Dietary Triggers of Type 2 Diabetes

Professor Marju Orho-Melander, Lund

Although type 2 diabetes is known to result from interplay between genetic predisposition and unfavorable environment, very little is known about such interactions. Could it be that a healthy diet is dependent on genetic susceptibility and that genetic susceptibility for type 2 diabetes is dependent on diet? To be able to answer these key questions it is of great importance to better understand interactions between genetic susceptibility and dietary factors and their effects on physiological mechanisms involved in the development of type 2 diabetes and associated traits.

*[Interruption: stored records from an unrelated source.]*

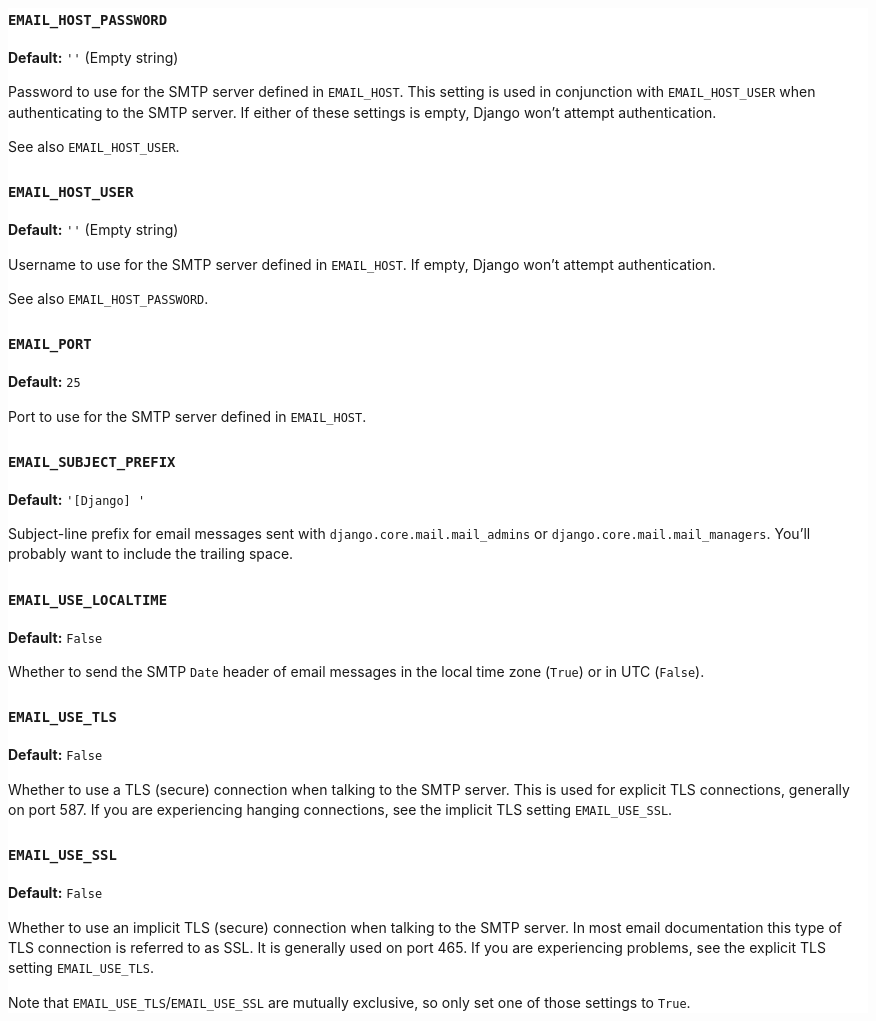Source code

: ### `EMAIL_HOST_PASSWORD`

**Default:** `''` (Empty string)

Password to use for the SMTP server defined in `EMAIL_HOST`. This setting is used in conjunction with `EMAIL_HOST_USER` when authenticating to the SMTP server. If either of these settings is empty, Django won’t attempt authentication.

See also `EMAIL_HOST_USER`.

### `EMAIL_HOST_USER`

**Default:** `''` (Empty string)

Username to use for the SMTP server defined in `EMAIL_HOST`. If empty, Django won’t attempt authentication.

See also `EMAIL_HOST_PASSWORD`.

### `EMAIL_PORT`

**Default:** `25`

Port to use for the SMTP server defined in `EMAIL_HOST`.

### `EMAIL_SUBJECT_PREFIX`

**Default:** `'[Django] '`

Subject-line prefix for email messages sent with `django.core.mail.mail_admins` or `django.core.mail.mail_managers`. You’ll probably want to include the trailing space.

### `EMAIL_USE_LOCALTIME`

**Default:** `False`

Whether to send the SMTP `Date` header of email messages in the local time zone (`True`) or in UTC (`False`).

### `EMAIL_USE_TLS`

**Default:** `False`

Whether to use a TLS (secure) connection when talking to the SMTP server. This is used for explicit TLS connections, generally on port 587. If you are experiencing hanging connections, see the implicit TLS setting `EMAIL_USE_SSL`.

### `EMAIL_USE_SSL`

**Default:** `False`

Whether to use an implicit TLS (secure) connection when talking to the SMTP server. In most email documentation this type of TLS connection is referred to as SSL. It is generally used on port 465. If you are experiencing problems, see the explicit TLS setting `EMAIL_USE_TLS`.

Note that `EMAIL_USE_TLS`/`EMAIL_USE_SSL` are mutually exclusive, so only set one of those settings to `True`.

Our recent epidemiological studies indicate that our genetic make-up modifies how diet affects our susceptibility to obesity and diabetes indicating that dietary habits may accentuate or diminish the effects of our genetic susceptibility.

Closing in on Islet Dysfunction

Professor Patrik Rorsman, Oxford, UK

In my lecture I will consider the normal regulation of insulin and glucagon secretion in human pancreatic islets. With this background I will move on and consider the bihormonal nature of diabetes mellitus and how diabetic hyperglycaemia results from the combination of insulin and glucagon secretion being too low and too high, respectively. I will then present data that indicating that a single cellular defect accounts for both the reduced insulin secretion and hypersecretion of glucagon at high glucose (and perhaps also the impaired counterregulation at low glucose) and the nature of this defect. My lecture will highlight the decisive role of alpha- and beta-cell electrical activity in the understanding of both the physiological control of insulin and glucagon secretion and the defects associated with diabetes.

Can Exercise Prevent Diabetes?

Associated professor Ola Hansson, Lund

Skeletal muscle is one of the largest organs in the human body and as we age we lose muscle mass, strength and increase the levels of fat and connective tissue. This natural muscle aging, termed sarcopenia, is also connected to metabolic effects like reduced insulin sensitivity and increased risk of metabolic disease. Genetic predisposition is another major risk factor of metabolic disease and healthy first-degree relatives of type 2 diabetics have an altered metabolic state, with metabolic inflexibility, decreased basal energy expenditure and decreased expression of mitochondrial genes. One way to counteract muscle aging is by physical exercise, however, we all respond differently to exercise and it is not known who will benefit most from witch type of exercise or if genetic predisposition may limit the effects of exercise.